Using the following key to identify the multiplier for the orders of magnitude. 1. o(one) = 1 2. h(undred)=100 3. k(thousand)=1000 4. m(million)=1000000 5. b(billion)=1000000000
property$PROPDMGEXP <- as.character(property$PROPDMGEXP)
property$CROPDMGEXP <- as.character(property$CROPDMGEXP)
property$PROPDMGMLT <- 0
property$CROPDMGMLT <- 0
property$PROPDMGMLT[grepl("h", property$PROPDMGEXP,ignore.case = TRUE)]<-100
property$PROPDMGMLT[grepl("k", property$PROPDMGEXP,ignore.case = TRUE)]<-1000
property$PROPDMGMLT[grepl("m", property$PROPDMGEXP,ignore.case = TRUE)]<-1000000
property$PROPDMGMLT[grepl("b", property$PROPDMGEXP,ignore.case = TRUE)]<-1000000000
property$PROPDMGMLT[grepl("o", property$PROPDMGEXP,ignore.case = TRUE)]<-1
property$CROPDMGMLT[grepl("k", property$CROPDMGEXP,ignore.case = TRUE)]<-1000
property$CROPDMGMLT[grepl("m", property$CROPDMGEXP,ignore.case = TRUE)]<-1000000
property$CROPDMGMLT[grepl("b", property$CROPDMGEXP,ignore.case = TRUE)]<-1000000000
property$CROPDMGMLT[grepl("o", property$CROPDMGEXP,ignore.case = TRUE)]<-1
property$PROPDMG <- property$PROPDMG * property$PROPDMGMLT
property$CROPDMG <- property$CROPDMG * property$CROPDMGMLT
property$total <- property$PROPDMG + property$CROPDMG
Now that everything is clean we will beign to analyze the data to answer our two goals for looking at this dataset
health.totals <- aggregate(cbind(FATALITIES,INJURIES) ~ EVTYPE, data = health, sum, na.rm=TRUE)
health.totals$TOTAL <- health.totals$FATALITIES + health.totals$INJURIES
health.totals <- health.totals[order(-health.totals$TOTAL), ]
health.totals <- health.totals[1:25,]
plot(health.totals$EVTYPE,
as.matrix(t(health.totals[,c(-1,-4)])),
colors = c("dark blue","red"),
columns = c("Fatalities","Injuries"),
main = "Most Harmful Event Type in the United States")
It is easily said that tornado’s cause the largest weather-related risk to the overall population health.
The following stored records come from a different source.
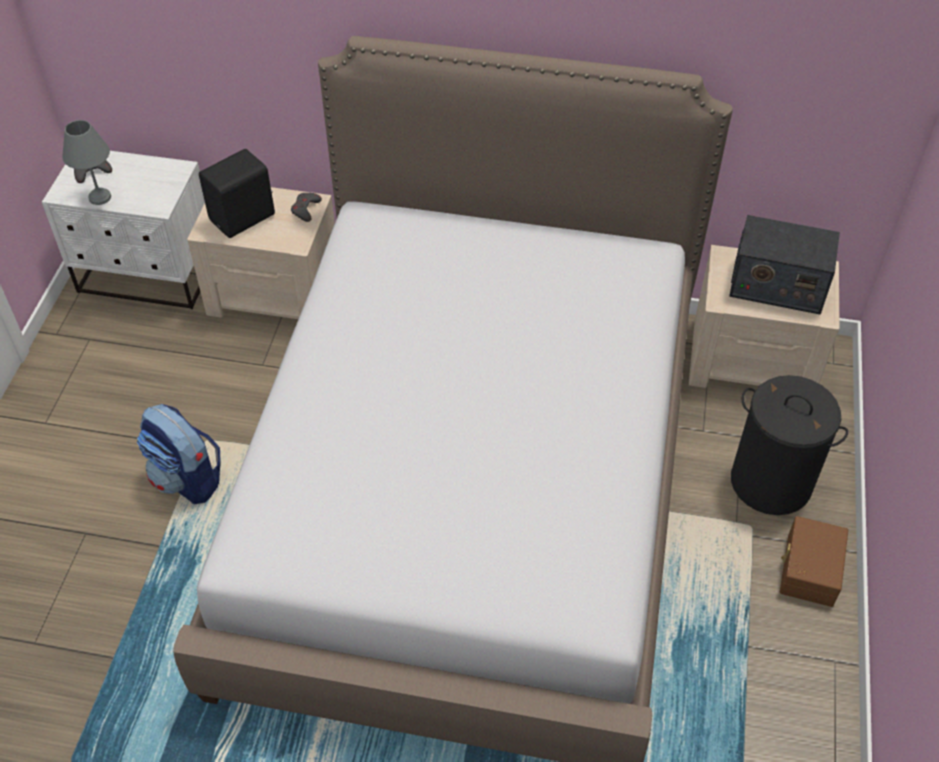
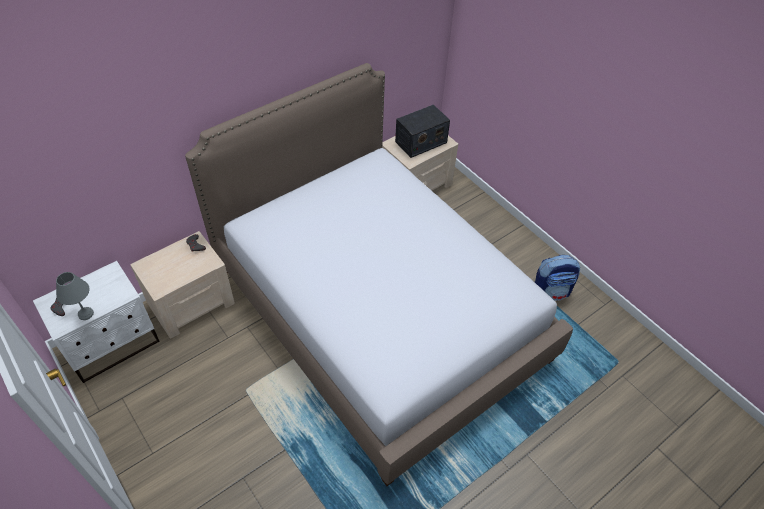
camera: 50 degrees left, 0 degrees up
backpack [137,404,221,504] -> backpack moved to [535,255,580,301]
black speaker [199,149,275,238] -> none
black laundry basket [731,375,848,515] -> none
brown storage box [780,516,848,607] -> none

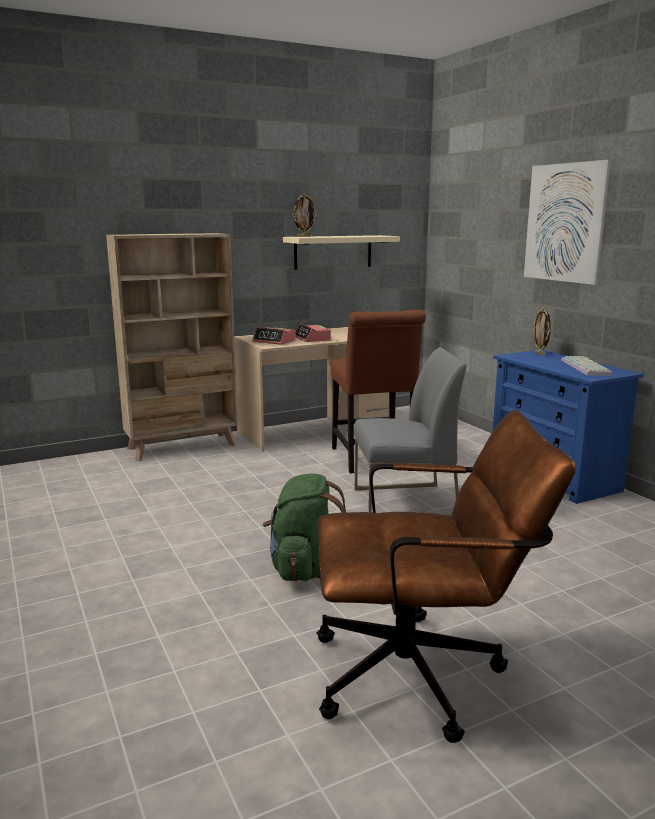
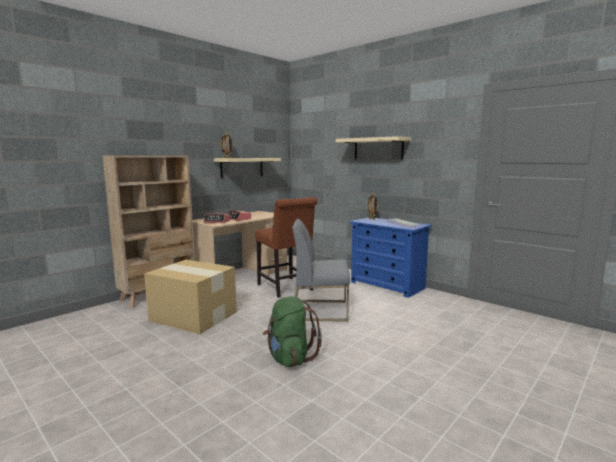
camera: 20 degrees left, 5 degrees down
brown office chair [316,410,576,743] -> none
grey chair [354,347,467,517] -> grey chair turned 150 degrees counterclockwise [292,219,350,322]
picture [524,160,611,285] -> beige shelf [336,136,411,159]
none -> cardboard box [144,260,237,334]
However, the averages of the events tell a different story about the most deadly single weather events. This will require additional research and analysis to properly identify which event has the worst outcomes for popluation health.
We will begin to look at the Economic Impact of certain types of events. ### Economic Health Results
economic.total <- aggregate(cbind(PROPDMG,CROPDMG, total) ~ EVTYPE, data = property, sum, na.rm=TRUE)
economic.crop <- economic.total[order(-economic.total$CROPDMG), ]
economic.crop <- economic.crop[1:25,]
economic.prop <- economic.total[order(-economic.total$PROPDMG), ]
economic.prop <- economic.prop[1:25,]
plot(economic.prop$EVTYPE,
as.matrix(t(economic.prop[,c(-1,-3,-4)])),
colors = c("dark blue","red"),
columns = c("Property Damage"),
main = "Economic Impact of Weather on Propery Damage")
plot(economic.crop$EVTYPE,
as.matrix(t(economic.crop[,c(-1,-2,-4)])),
colors = c("dark blue","red"),
columns = c("Crop Damage"),
main = "Economic Impact of Weather on Crop Damage")
While drought has the largest impact on crops, it is easy to see that flooding produces the largest overall weather-related impact to the economy. With the cost fully associated with crop destruction is not in the scope of this analysis, futher research is required to determine the full economic impact of one of these weather related events.